• **文档正文**:
▽
跳至主要內容

在SpringBoot项目中使用Prometheus监控

fangzhipeng约 1229 字大约 4 分钟

本篇文章主要讲解如何在SpringBoot项目中使用Prometheus监控,实现方式有两种,一种是使用Springboot自带的spring-boot-starter-actuator;另一种是使用Prometheus的Java客户端

方案一:使用spring-boot-starter-actuator

SpringBoot已经有来Micrometer的指标库,它默认集成在spring-boot-starter-actuator的依赖包中(要求SpringBoot>=2.0版本)。

新建一个SpringBoot项目,在项目中引入以下的依赖:

      <dependency>
            <groupId>org.springframework.boot</groupId>
            <artifactId>spring-boot-starter-test</artifactId>
            <scope>test</scope>
        </dependency>

        <dependency>
            <groupId>org.springframework.boot</groupId>
            <artifactId>spring-boot-starter-actuator</artifactId>
        </dependency>

        <dependency>
            <groupId>io.micrometer</groupId>
            <artifactId>micrometer-registry-prometheus</artifactId>
            <version>1.11.4</version>
        </dependency>

其中micrometer-registry-prometheus依赖是将Micrometer的指标转换成prometheus格式的指标。

然后在springboot的配置文件application.properties中开启prometheus的暴露接口:

management.endpoints.web.exposure.include=prometheus

在SpringBoot项目创建一个测试接口:

@Controller
public class BasicController {

    // http://127.0.0.1:8080/hello?name=lisi
    @RequestMapping("/hello")
    @ResponseBody
    public String hello(@RequestParam(name = "name", defaultValue = "unknown user") String name) {
        return "Hello " + name;
    }

}

在浏览器上请求测试接口http://127.0.0.1:8080/hello?name=lisi

然后,在浏览器上请求http://127.0.0.1:8080/actuator/prometheus

可以得到/hello接口相关的指标,当然actuator有很多内置的指标,在这里就不展开讲解了 。
△
• **任务目标**: 把上面关于Prometheus监控的文章中，从“本篇文章主要讲解如何在Spr”开始、到“gBoot>=2.0版本)。”结束的这一段一字不改地重新写出。

• **所给信息**:
▽
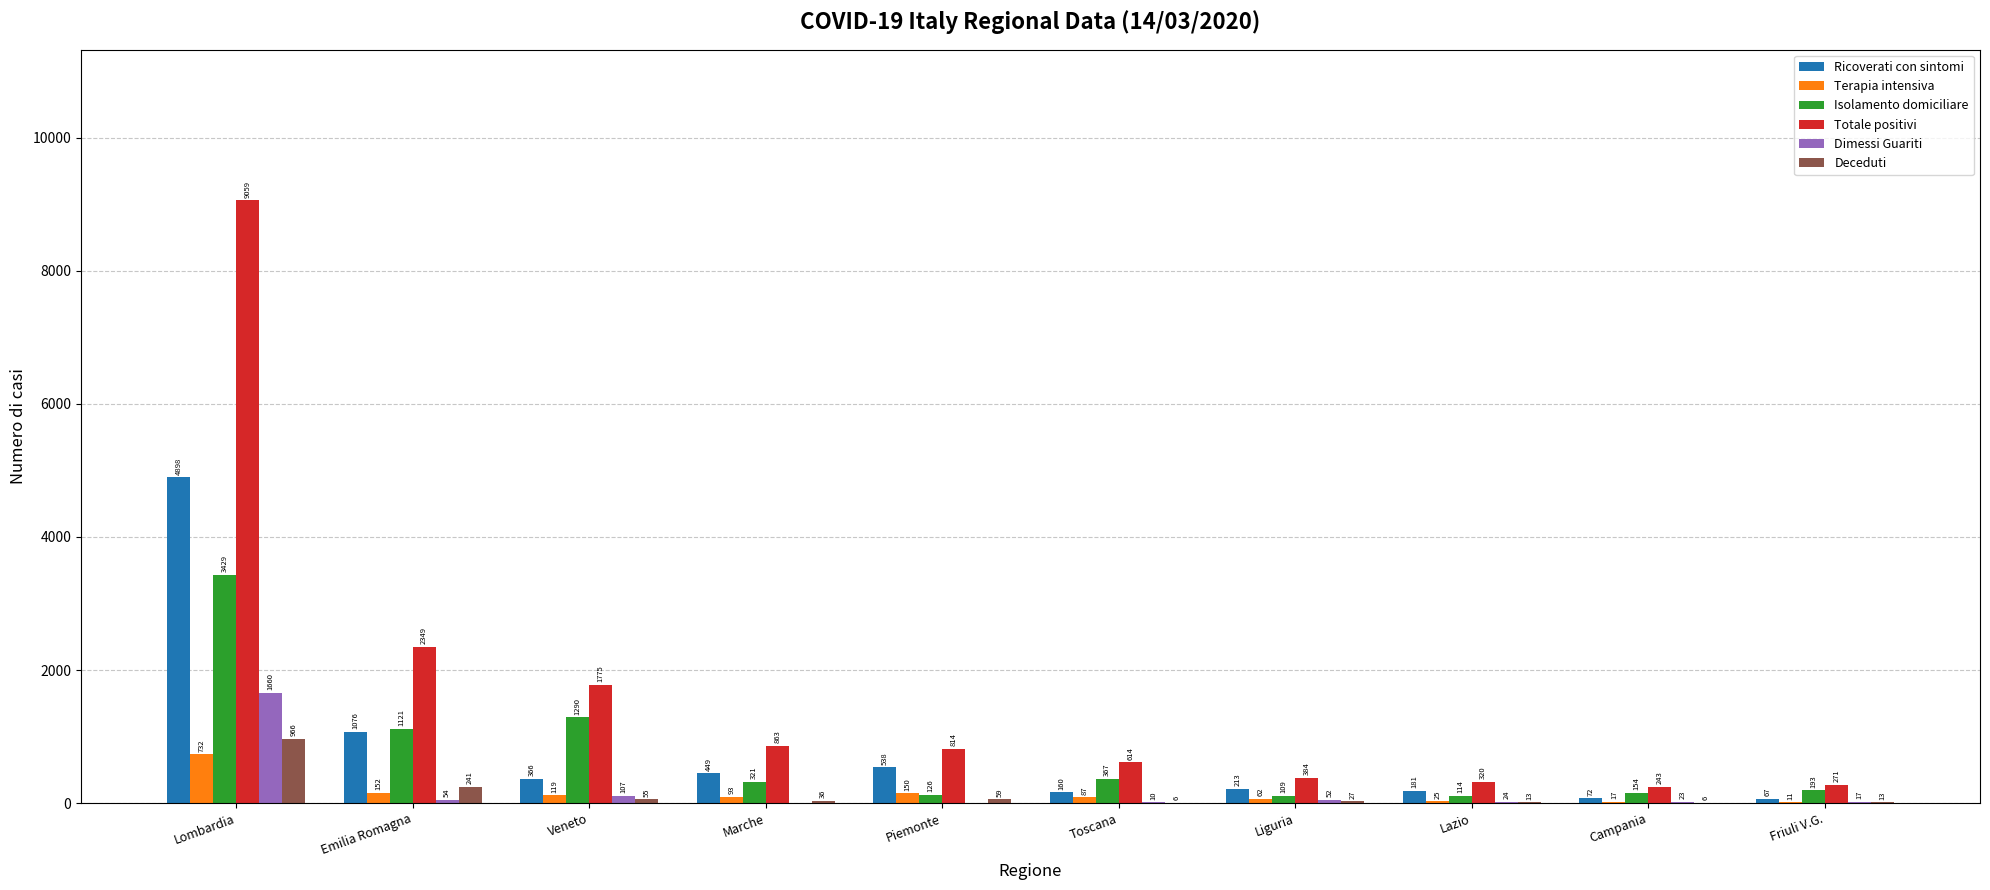

What is the sum of the Deceduti values at Toscana and Veneto?

61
△
• **练习解答**:
本篇文章主要讲解如何在SpringBoot项目中使用Prometheus监控,实现方式有两种,一种是使用Springboot自带的spring-boot-starter-actuator;另一种是使用Prometheus的Java客户端

方案一:使用spring-boot-starter-actuator

SpringBoot已经有来Micrometer的指标库,它默认集成在spring-boot-starter-actuator的依赖包中(要求SpringBoot>=2.0版本)。